Começo homenageando Jobim, no título. Não o ginandromorfo tupiniquim PT/PSDB - necessariamente não nessa ordem -, mas o músico, agora também nome de aeroporto. A propósito, penso que não teria gostado tanto da homenagem, a do aeroporto.  ai o 'Samba do Avião' que não me deixa mentir... Lá, para sempre, o pouso será no Galeão. Ademais, ginandromorfo ou não, o galináceo da granja do Dr Schaef foi mesmo é parar na panela e no bucho do dono (necessariamente nessa ordem). E ainda que perguntas rondassem sua cabeça diante da estranheza ao depená-lo, o Dr H. E. Schaef assou-o e fartou-se primeiro para só depois ceder o esqueleto para a anatomista amiga Madge Thurlow Macklin que veio a publicar suas análises na revista científica Journal of Experimental Zoology em 1923. 

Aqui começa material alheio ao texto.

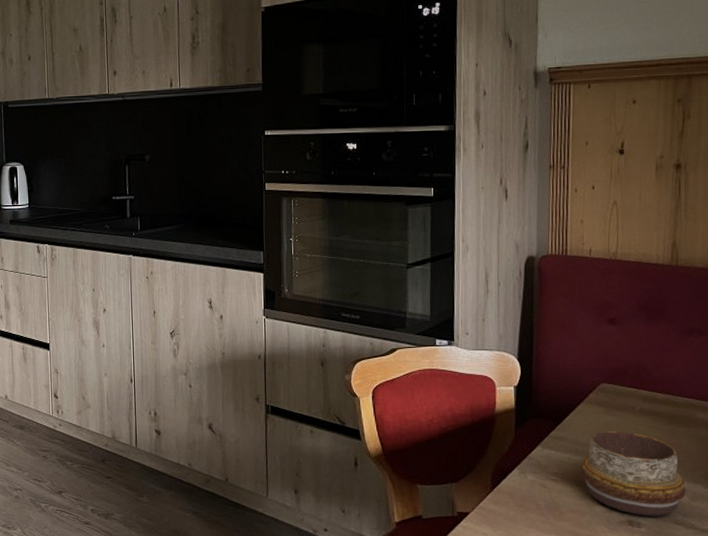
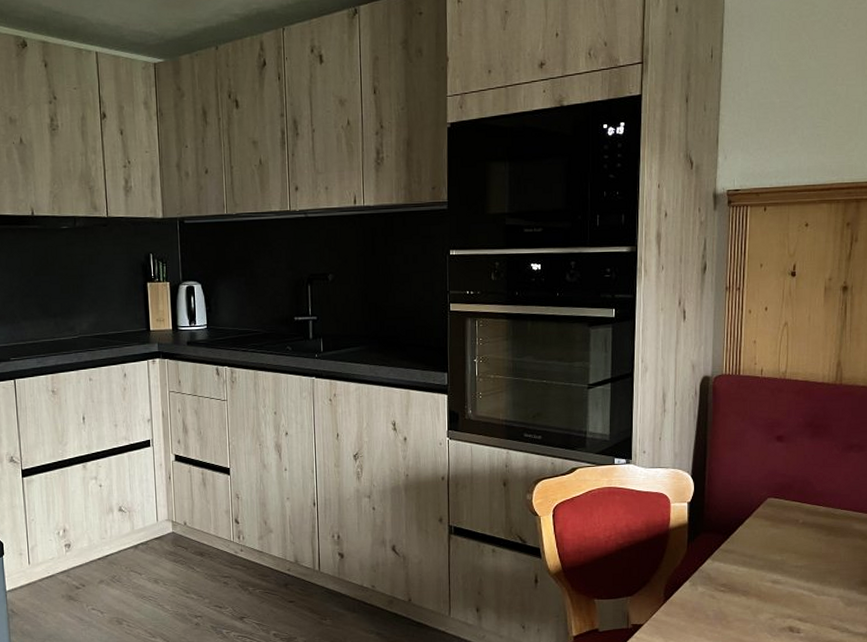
decorative bowl: present [580,431,686,516] -> none [746,543,842,622]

Lógico, cartesiano, científico, até eu entendo. 
Já nosso Nelson teve sorte diferente, claro: logrou ser ministro fiel de dois governos antagônicos... pelo menos no picadeiro ou palco da nossa democracia patológica isso é normal.

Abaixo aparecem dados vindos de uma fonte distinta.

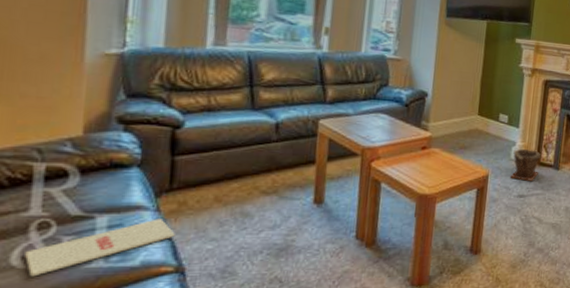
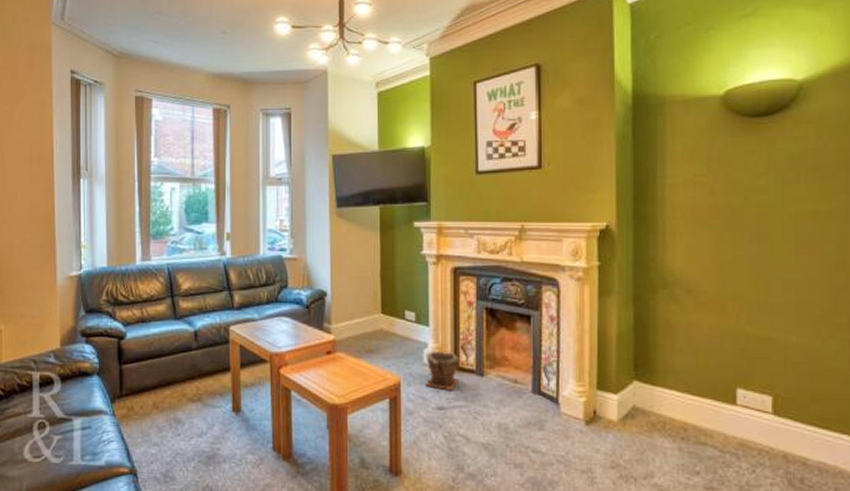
magazine: present [25,218,175,277] -> none [32,422,127,470]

O Brasil não é mesmo para amadores.

O mundo está mesmo de ponta-cabeça. E eu, amador e neófito nas sapiências das causas e da política que sou - e serei "forevis" -, cada vez entendo menos. 

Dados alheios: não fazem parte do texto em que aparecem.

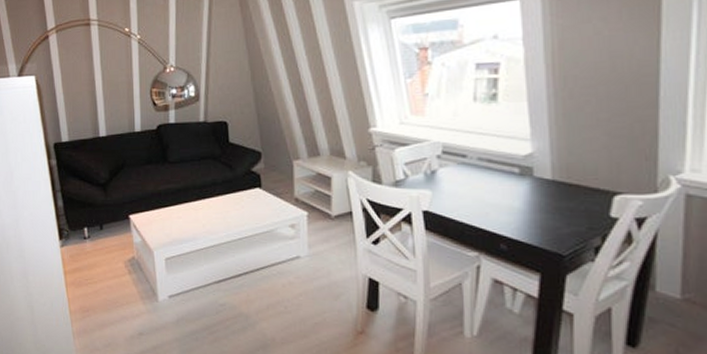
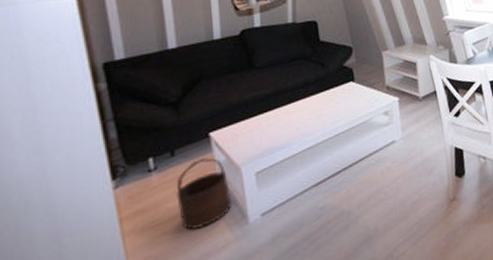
wooden bucket: none [103,236,146,295] -> present [176,158,232,230]

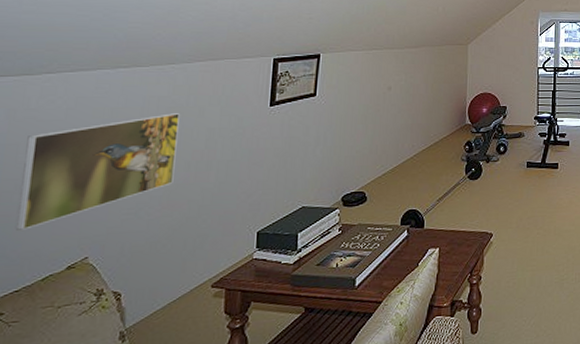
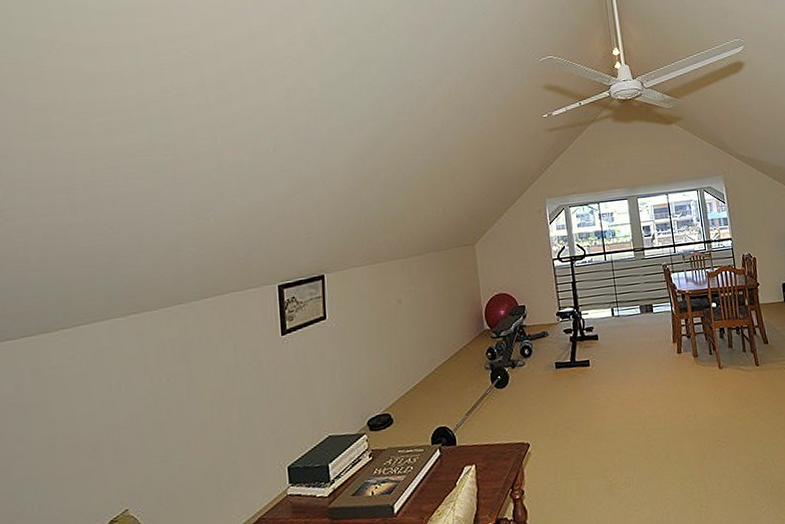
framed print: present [16,112,180,230] -> none [54,353,198,489]

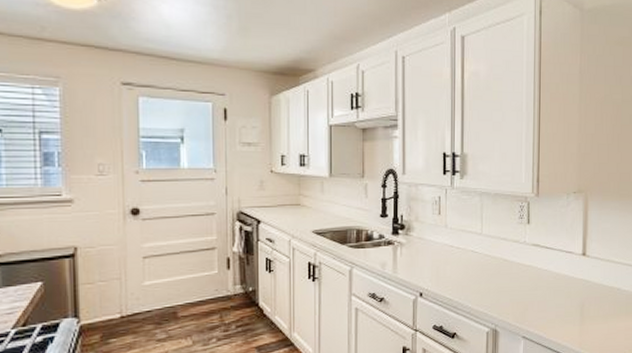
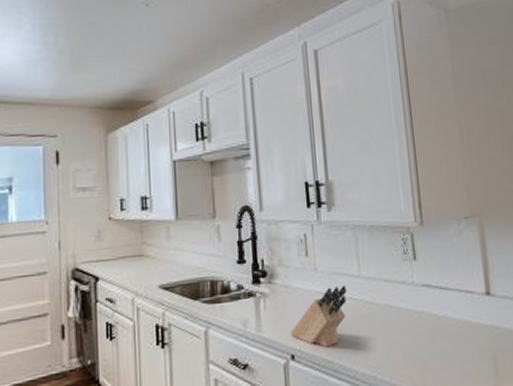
knife block: none [421,241,470,289] -> present [291,285,347,348]

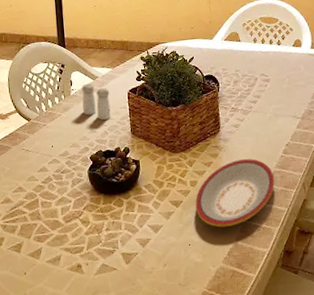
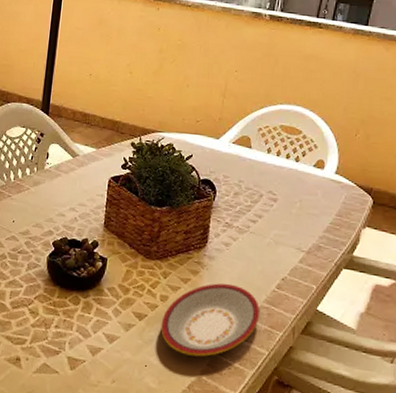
salt and pepper shaker: present [81,83,111,121] -> none [55,159,88,206]

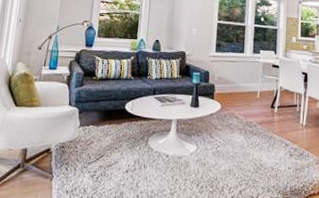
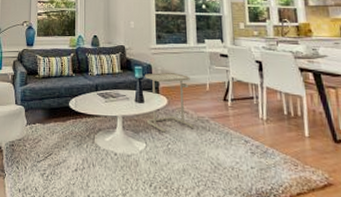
side table: none [199,79,244,136] -> present [145,72,194,133]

Distanciei-me - como sonhara há anos - e embora veja o espetáculo agora de longe, ainda que comparando-o com minha realidade atual, "não consigo entender sua lógica". Desolador. Não entendo a luta contra o "fascismo" (aquele do zé. Alguém empreste ‘O que é Fascismo? E outros ensaios’ do Orwell a ele) encampada por atores engajados da Globo - pelas portas dos fundos, claro -, nem a sanha messiânica da turma da "Delfim Moreira 342" contra as ameaças à democracia, o recrudescimento da censura e cerceamento das liberdades (da Lei Rouanet, talvez). Num tempo em que o Marcelo dá muito mais que 2, Duvivier planta, colhe, aperta e acende na boa, vira colunista da Folha e até argumento de autoridade, a nudez das feministas do Leblon eleva o potencial de constrangimento e vergonha alheia de qualquer feminista raiz (dos anos 50, quando a coisa era feia), queermuseus, Wyllys, Rosários, Feghalis e tutti quanti são obrigados por lei, Petra e sua obra de ficção encomendada concorre a Oscar, eu me pergunto: de que diabos esse povo tá falando? Depois do Face, do Youtube, Instagram, Twitter??? Ali o cabra é livre, leve e solto pra falar a merda que quiser, angariar milhares de seguidores e ainda ficar rico. Sem filtro, talento, currículo, concurso, caráter, coerência, quase nada de pré-requisito. Ainda estamos em 68? 
Talvez Caetano e Chico sim, entendo. Quem viveu não esquece, sente falta da adrenalina, principalmente depois dos setenta. Mas e os outros, que nem nascidos? Esse miniver na mídia e na cultura (???), essa cena repetida da ceia dos porcos na última página da Revolução dos Bichos, esse altruísmo demagógico, falso e binário que agora deu até de buscar explicação científica para desumanizar os contrários, reduzi-los a 'não pessoas' e amortecer qualquer resquício de compaixão ou empatia, que porra é essa? Determinismo genético e QI por coloração ideológica? "Tá de brincadeira?"

É... Não tenho mesmo a menor chance, sou mesmo um amador. Esse país é só para profissionais. Melhor só rir do Cruzeiro na segundona esse ano, já que velho demais pra carnaval ou outro "ópio do povo". Pela Internet ou TV, claro, bem longe da Lavigne, Pedro Cardoso, Tais Araújo, Alvim... "valha-me Deus". Ano que vem vai que melhora?